Si vous tombez sur un exemplaire bien entretenu, avec historique limpide, contrôles réalisés, éventuellement courroie déjà prise en charge ou remplacée, et un prix cohérent, l’achat peut être pertinent. Le moteur reste agréable à l’usage. Il équipe des voitures souvent plaisantes, bien conçues, confortables et répandues, donc faciles à entretenir dans le réseau ou chez des spécialistes.

En revanche, si vous cherchez juste l’affaire la moins chère du marché en fermant les yeux sur le suivi, vous vous exposez à une loterie mécanique. Et sur ce moteur, les billets de loterie peuvent coûter très cher.

Je vous conseille de raisonner en coût global :

  • prix d’achat
  • historique d’entretien
  • travaux préventifs à prévoir
  • garantie éventuelle
  • tranquillité d’esprit

Une occasion légèrement plus chère mais saine sera presque toujours préférable à une pseudo affaire qui vous fera découvrir des devis capables de provoquer un silence religieux à la maison.

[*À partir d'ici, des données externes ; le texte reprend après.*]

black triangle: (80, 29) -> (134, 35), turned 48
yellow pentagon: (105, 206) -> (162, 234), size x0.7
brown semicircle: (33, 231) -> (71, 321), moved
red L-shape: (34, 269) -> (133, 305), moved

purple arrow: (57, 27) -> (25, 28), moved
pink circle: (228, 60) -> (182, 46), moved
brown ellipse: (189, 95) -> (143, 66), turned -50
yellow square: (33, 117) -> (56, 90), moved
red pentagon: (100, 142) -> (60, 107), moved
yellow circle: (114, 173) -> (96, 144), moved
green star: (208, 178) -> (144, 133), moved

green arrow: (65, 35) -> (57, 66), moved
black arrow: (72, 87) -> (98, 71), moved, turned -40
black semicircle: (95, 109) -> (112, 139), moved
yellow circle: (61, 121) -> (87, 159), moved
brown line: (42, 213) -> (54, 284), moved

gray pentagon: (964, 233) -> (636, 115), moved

Mon verdict sur la fiabilité du 1.2 puretech d’occasion

Le moteur 1.2 PureTech d’occasion n’est ni un monstre absolu à fuir en courant, ni un achat anodin qu’on signe entre deux cafés. C’est un moteur à sélectionner avec intelligence. Son principal défaut est connu. C’est déjà une bonne nouvelle, car un problème identifié se gère mieux qu’un vice totalement imprévisible. Mais encore faut-il agir en conséquence.

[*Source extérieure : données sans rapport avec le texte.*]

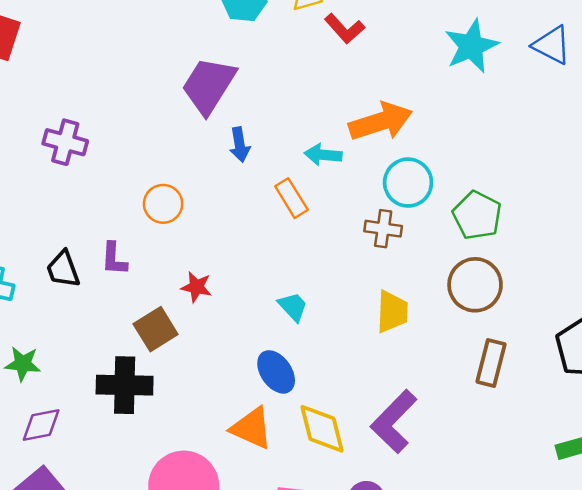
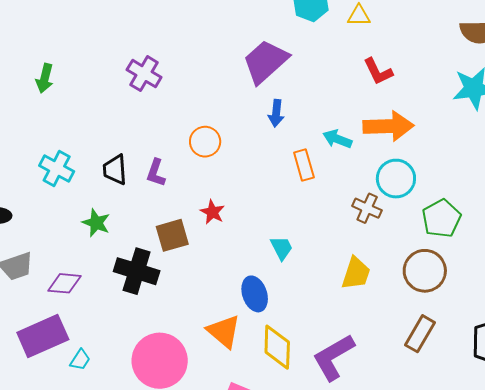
red L-shape: (345, 29) -> (378, 71), moved
green star: (23, 364) -> (96, 223), moved

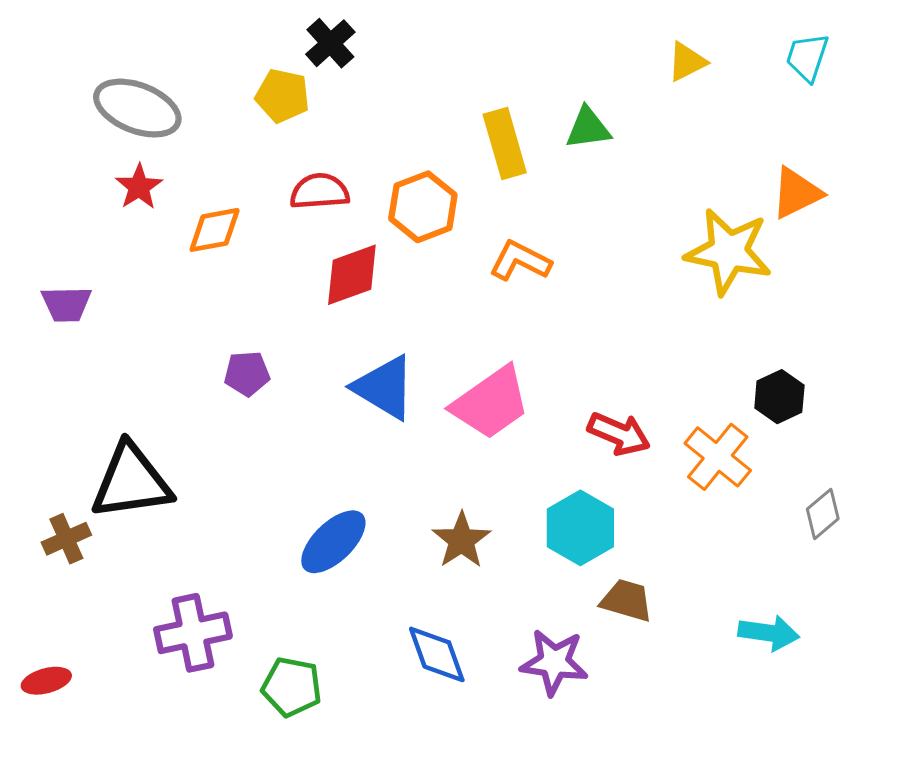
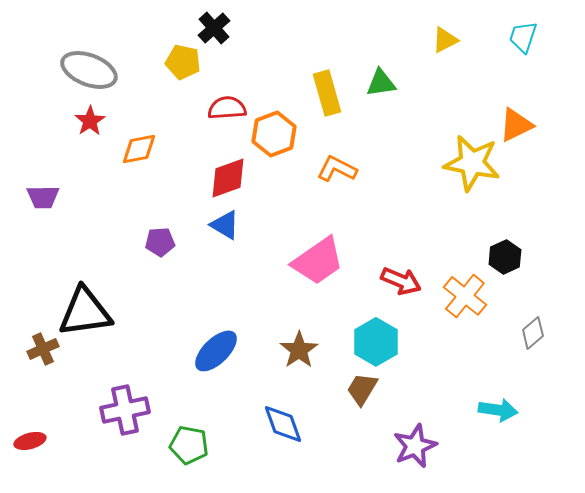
red semicircle: (319, 191) -> (227, 108), moved
blue triangle: (384, 387) -> (225, 225), moved, size x0.7
brown trapezoid: (627, 600) -> (362, 389), moved, turned -75
purple star: (554, 662) -> (415, 446), moved, turned -30

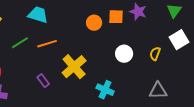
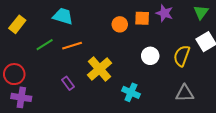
yellow semicircle: (155, 54) -> (182, 56), size x1.5

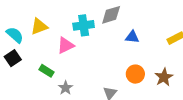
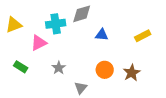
gray star: (66, 88) -> (59, 68), moved

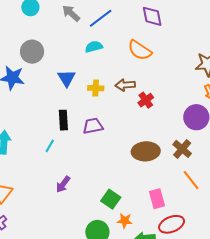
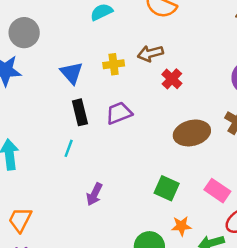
blue triangle: (67, 78) -> (72, 73), moved
red cross: (146, 100) -> (172, 79), moved
green square: (111, 199) -> (167, 188), moved
pink rectangle: (157, 199) -> (217, 191), turned -30

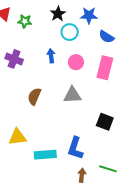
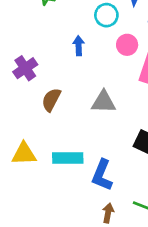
purple cross: (14, 59) -> (25, 68), moved, turned 30
pink circle: (76, 62) -> (127, 45), moved
cyan rectangle: (45, 155) -> (68, 158), moved

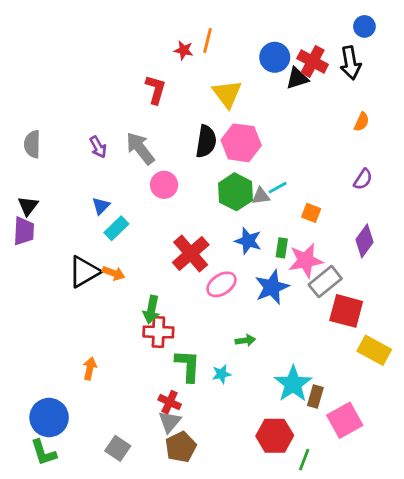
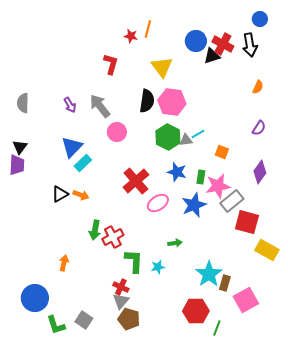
blue triangle: (101, 206) -> (72, 147), size x1.6
black triangle: (84, 272) -> (60, 194), size x0.7
green arrow: (151, 310) -> (95, 230), moved
red cross: (158, 332) -> (113, 237), turned -30
brown pentagon: (181, 447) -> (129, 319), turned -30
green L-shape: (43, 453) -> (56, 325), moved

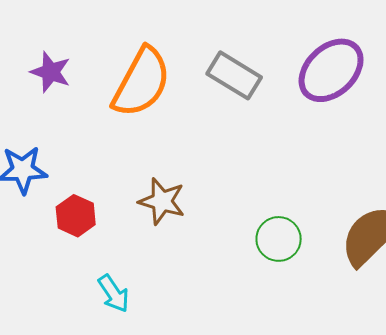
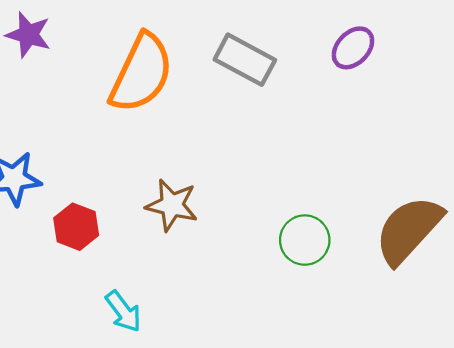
purple ellipse: (331, 70) -> (353, 48), size x0.6
purple star: (51, 72) -> (28, 35), moved

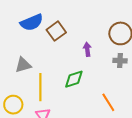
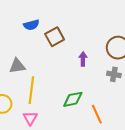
blue semicircle: (32, 22) -> (31, 25), size x0.7
green diamond: (74, 79) -> (73, 99), moved

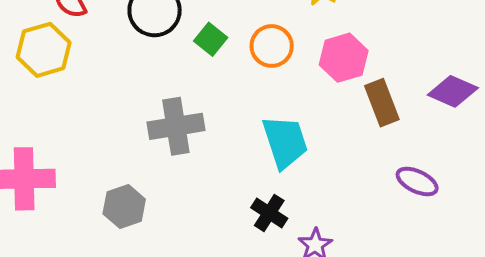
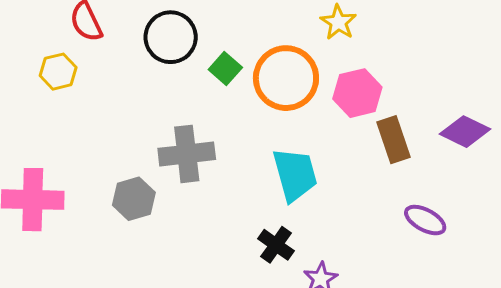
orange circle: (272, 46) -> (286, 78), size x1.5
yellow hexagon: (44, 50) -> (58, 72), size x0.7
gray hexagon: (124, 207) -> (134, 199), moved

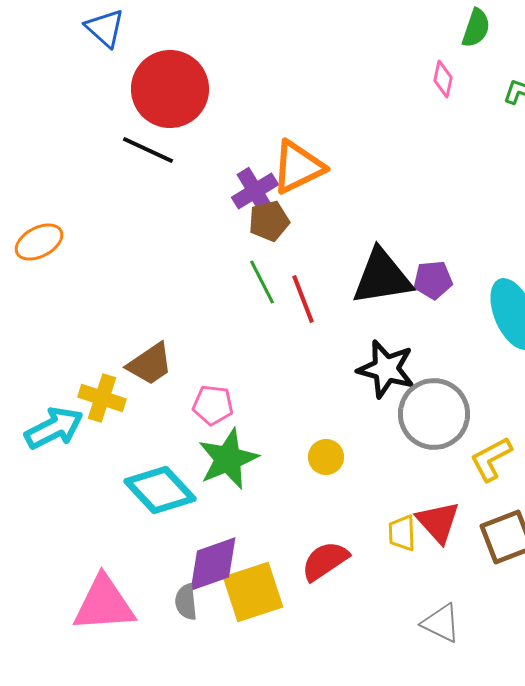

Mon verdict est simple : je recommande uniquement les exemplaires avec historique en béton, suivi rigoureux, contrôle sérieux de la distribution, et vendeur transparent. Pour les autres, je passe mon tour sans trembler. Le marché de l’occasion est assez vaste pour éviter de jouer au poker avec une courroie humide. Et si vous visez une version plus récente avec architecture revue, c’est encore mieux, à condition de vérifier précisément ce que vous achetez.

En résumé, si vous restez méthodique, le PureTech peut rester une option valable. Si vous achetez à l’instinct, juste parce que la voiture a de jolies jantes et un écran tactile gigantesque, alors là, comme on dit gentiment entre passionnés, vous risquez de découvrir que la technologie moderne a parfois un sens de l’humour très personnel.

Si je devais vous donner un dernier conseil d’ami, ce serait celui-ci : sur un 1.2 PureTech, n’achetez jamais seulement une voiture. Achetez aussi son passé. Parce qu’ici, plus que jamais, l’historique raconte l’avenir.